Kendari, jurnalsumatra.com – Sengketa Pemilihan Kepala Daerah (Pilkada) 2020 di Kabupaten Muna, Sulawesi Tenggara (Sultra), pihak pemohon dari pasangan calon Bupati dan Wakil Bupati Muna nomor urut 2 LM Rajiun Tumada-La Pili menggugat di Mahkamah Konstitusi (MK) terkait perubahan nama paslon nomor urut 1 LM Rusman Emba-Bahrun Labuta.
Kuasa Hukum LM Rajiun Tumada-La Pili, Andi Syafrani dalam sidang gugatan hasil Pilkada 2020 di MK, Rabu, mengatakan perbedaan penulisan nama secara hukum tidak memiliki konsekuensi dalam artian harus ditetapkan berdasarkan putusan pengadilan.
“Sedangkan perubahan nama menurut ketentuan hukum baik itu dari undang-undang maupun ketentuan yang ditetapkan oleh KPU sebagai syarat dalam proses pencalonan, mensyaratkan adanya ketetapan pengadilan,” kata Andi dikutip dari akun Youtube Mahkamah Konstitusi, dari Kendari, Rabu.
Oleh karena itu, pihaknya menganggap hal tersebut adalah sebuah cacat hukum bawaan yang berakibat pada cacat hukum hasil Pilkada Muna.
“Adapun fakta-fakta hukum yang kami sampaikan Bapak Muhammad Rusman Untung tanpa diketahui kapan mengubah namanya setelah menuliskan namanya di KTP maupun di berbagai macam dokumen yaitu dengan nama La Ode Muhammad Rusman Emba,” ujarnya.
Ia menyampaikan, hal tersebut diketahui belakangan bahwa ada putusan pengadilan yang ditetapkan pada tanggal 24 September tahun 2020 dimana hal itu satu hari setelah SK termohon tentang penetapan pasangan calon.
“Di dalam putusan pengadilan tersebut barulah diketahui adanya perubahan nama dari La Ode Muhammad Usman Untung menjadi La Ode Muhammad Rusman Emba,” tutur Andi.
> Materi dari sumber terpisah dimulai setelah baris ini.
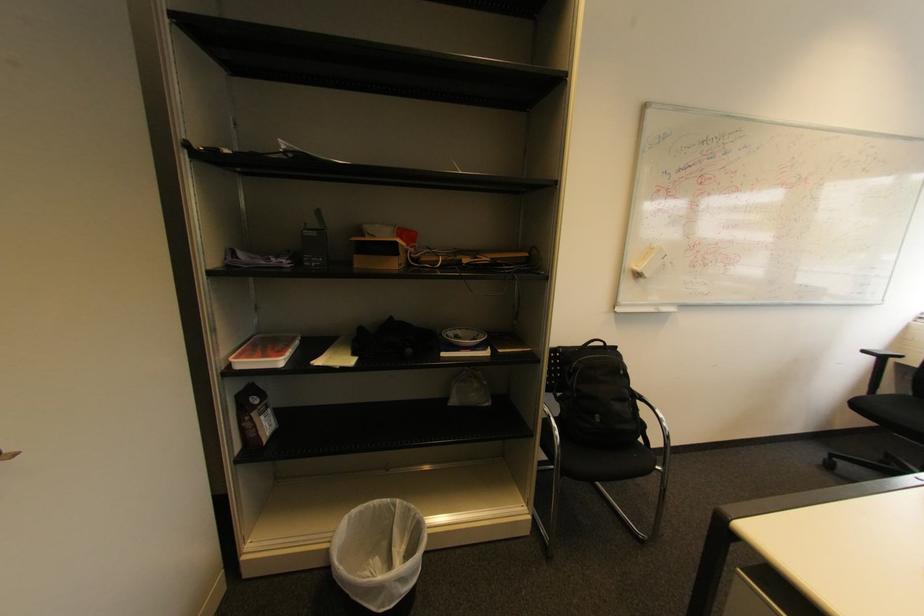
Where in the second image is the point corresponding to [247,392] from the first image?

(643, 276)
Pihaknya menilai KPU tidak melakukan proses pengecekan terkait dengan perubahan nama tersebut, padahal diketahui berdasarkan Surat Ketetapan KPU, lanjut dia, proses perubahan nama harus ditetapkan berdasarkan putusan pengadilan.
Dalam proses penetapan SK terkait dengan pasangan calon pemohon pada saat itu ditetapkan secara berbeda waktunya dengan pihak terkait.
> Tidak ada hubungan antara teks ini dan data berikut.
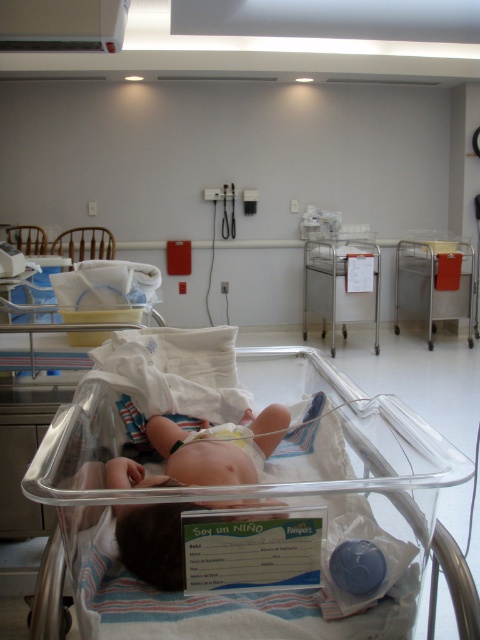
You are a nurse in the NICU who needs to place a new medical chart on the clear plastic infant bed at center so it can be easily viewed by the medical team. Considering the height of the metallic cart at center, will the chart be visible over the bed?

The clear plastic infant bed at center has a lesser height compared to the metallic cart at center. Since the bed is shorter than the cart, placing the chart on the bed might make it less visible over the bed because the cart is taller and could block the view.

You are a nurse in the NICU and need to place a small medical device between the two points labeled point (76, 580) and point (335, 294). Which point should the device be placed closer to to ensure it is nearer to the viewer?

The device should be placed closer to point (76, 580) because it is closer to the viewer than point (335, 294).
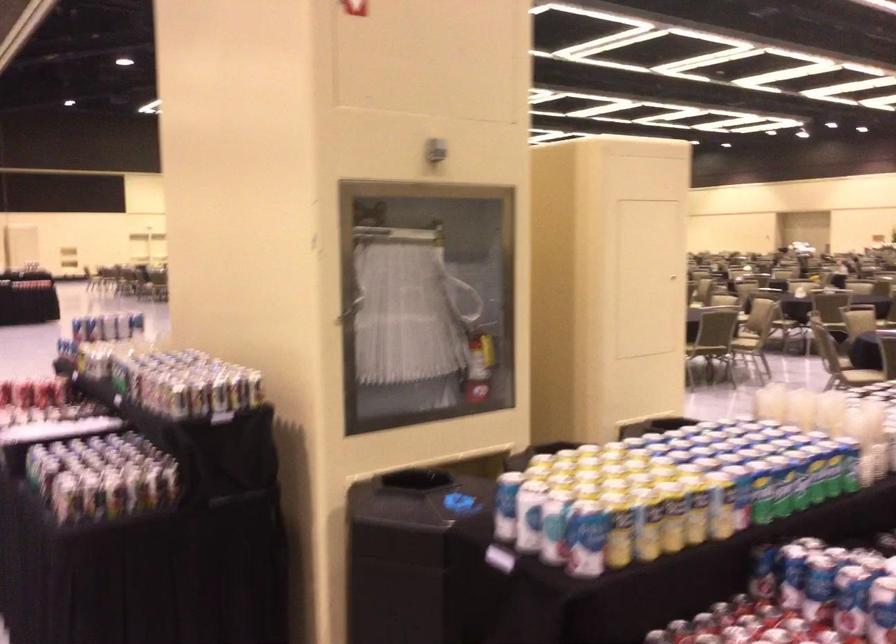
Kata dia, pihak terkait ditetapkan beberapa hari sebelumnya yaitu pada tanggal 23 September 2020, sedangkan pemohon ditetapkan oleh KPU pada tanggal 1 Oktober 2020 karena alasan pemohon pada waktu itu diduga terkena COVID-19.
Ia menyampaikan, karena adanya perbedaan waktu tersebut, maka pihaknya secara hukum tidak dapat mengajukan mekanisme sengketa pemilihan di Bawaslu dalam rangka untuk meminta pembatalan SK KPU terkait dengan penetapan pihak terkait.
“Hal ini didasarkan karena perbedaan waktu, yang kedua juga berdasarkan pasal 3 peraturan Mahkamah Agung Nomor 11 tahun 2016 dimana di dalam pasal tersebut disebutkan yang mempunyai ‘legal standing’ hanyalah pasangan calon bukan bekal pasangan calon,” ucap dia.